There are a number of trends driving this multicloud proliferation, including the need for greater agility, flexibility and scalability, better network performance, improved risk management, avoiding vendor lock-in, and getting more-competitive pricing.
Each of these cloud platforms uses a different, built-in identity system that creates separate silos. Meanwhile, identity-as-a-service (IdaaS) solutions that manage access to SaaS apps introduce yet another separate identity store. Despite this accelerating cloud adoption, many organizations still run the majority of their critical business applications on-premises using a hybrid model, creating even more identity silos.
As a result, the coexistence of multicloud and hybrid clouds introduce an inherently distributed architecture that spans multiple platforms and identity systems. This "new normal" is transformational, not incrementally different from what came before.
Adopting a Distributed Security Model
The challenges associated with implementing security that can span multicloud and hybrid-cloud architectures is being complicated by the fact that identity has become the new security perimeter because many users are accessing apps and data from outside of the firewall.
Initially, many organizations try to set up multicloud infrastructures manually but quickly discover that identity management efforts don't scale due to a lack of staff and expertise, which results in misconfiguration errors, slow process times, and increased costs. In addition, most organizations have significant investments in legacy systems they must maintain while migrating to new cloud infrastructures.
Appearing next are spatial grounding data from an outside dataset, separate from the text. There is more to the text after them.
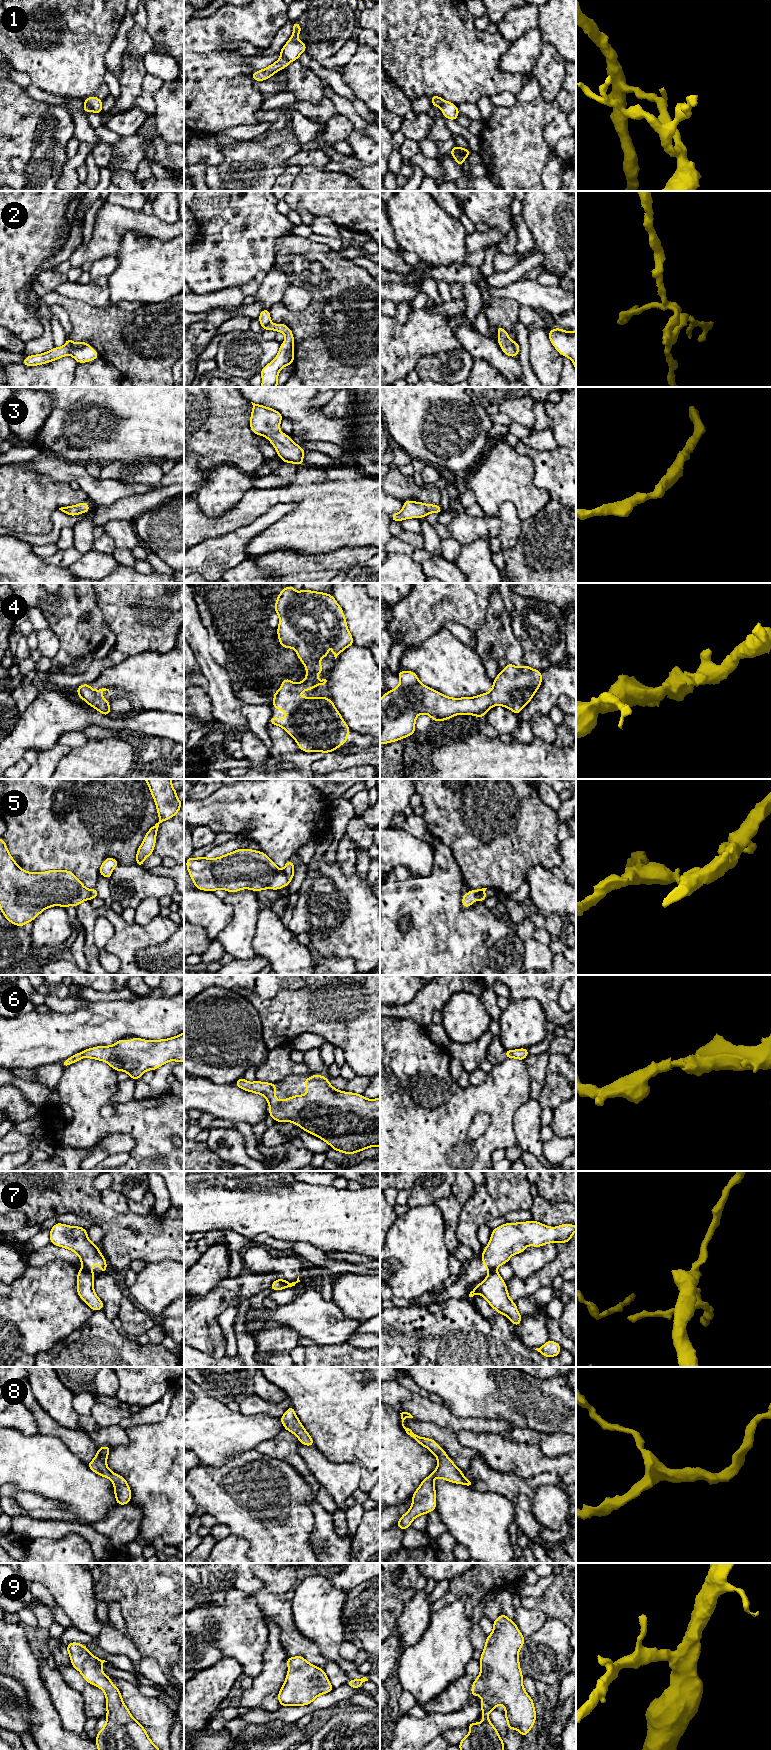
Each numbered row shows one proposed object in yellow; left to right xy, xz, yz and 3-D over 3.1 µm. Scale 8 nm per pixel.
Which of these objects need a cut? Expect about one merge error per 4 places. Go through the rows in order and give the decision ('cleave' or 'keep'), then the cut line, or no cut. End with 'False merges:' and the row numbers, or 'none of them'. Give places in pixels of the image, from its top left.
1: cleave; cut in xz along (281, 56), (290, 61)
2: cleave; cut in xy along (70, 344), (76, 348), (87, 348), (89, 346)
3: keep; no cut
4: keep; no cut
5: cleave; cut in xz along (282, 870), (290, 880)
6: keep; no cut
7: cleave; cut in xy along (82, 1266), (91, 1273)
8: keep; no cut
9: keep; no cut
False merges: 1, 2, 5, 7

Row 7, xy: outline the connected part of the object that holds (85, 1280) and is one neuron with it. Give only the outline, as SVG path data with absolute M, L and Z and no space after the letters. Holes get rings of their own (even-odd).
M83 1267L77 1274L77 1293L79 1297L93 1310L102 1310L104 1304L94 1291L95 1275Z

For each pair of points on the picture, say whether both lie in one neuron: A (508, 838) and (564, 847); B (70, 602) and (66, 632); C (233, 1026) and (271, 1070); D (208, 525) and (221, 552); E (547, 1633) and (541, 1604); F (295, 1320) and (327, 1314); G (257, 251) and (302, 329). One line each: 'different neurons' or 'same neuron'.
A: different neurons
B: same neuron
C: different neurons
D: different neurons
E: different neurons
F: same neuron
G: different neurons

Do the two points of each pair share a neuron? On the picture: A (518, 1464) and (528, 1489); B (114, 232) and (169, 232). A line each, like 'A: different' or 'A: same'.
A: different
B: same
This will require IT departments to support a mix of cloud and on-premises apps for the foreseeable future, further complicating the multicloud challenge.
Here are five steps that will lead organizations to the creation and implementation of a successful multicloud identity strategy.
Step 1: Embrace Decentralization
The best way to solve multicloud identity problems is with a distributed architecture. Orchestration software can be used to serve as a connectivity "fabric" between cloud and on-premises identity systems and unify policy management and enforcement.
Step 2: Modernize! Don't Migrate Legacy Infrastructure
Don't move messy identity silos as part of migration projects. Instead, upgrade and modernize identity capabilities with new identity-as-a-service options. This makes it possible to consolidate policies and simplify roles and groups, check for compromised credentials, lock out dormant accounts, and force users to securely reactivate their accounts.
Step 3: Unify Visibility into App and Identity Ecosystems
To effectively implement a new identity strategy, it's important to understand where existing apps and identity systems are located. What are the dependencies between each app and identity systems? What identity workflows exist today and who has access to what? Having the right tools can speed up and streamline this discovery and mapping process.
Step 4: Use Standards, Not APIs, for Integration
Avoid lock-in to proprietary systems or writing to outdated APIs when updating identity systems. Instead, use standards like SAML, OIDC, and SCIM. Rather than performing multiple 1:1 integrations, an abstraction layer can provide 1-to-any flexibility. This approach also eliminates the need to rewrite apps in order for them to interoperate with a new identity system.
Step 5: Develop a Phased Migration Plan
A complex migration is made easier by breaking it into smaller, more manageable phases. For example, grouping migrations and planning an incremental shift will minimize disruption and risk. Grouping apps in terms of their migration complexity also helps anticipate and plan for potential speed bumps during a migration, for example:
Review the capabilities you currently use that can be carried forward and determine what new capabilities will be needed to support the multicloud environment. There will be some level of coexistence support required until all legacy infrastructure can be decommissioned. Finally, calculate the costs that will be saved by retiring legacy infrastructure, which can be earmarked to fund other innovations.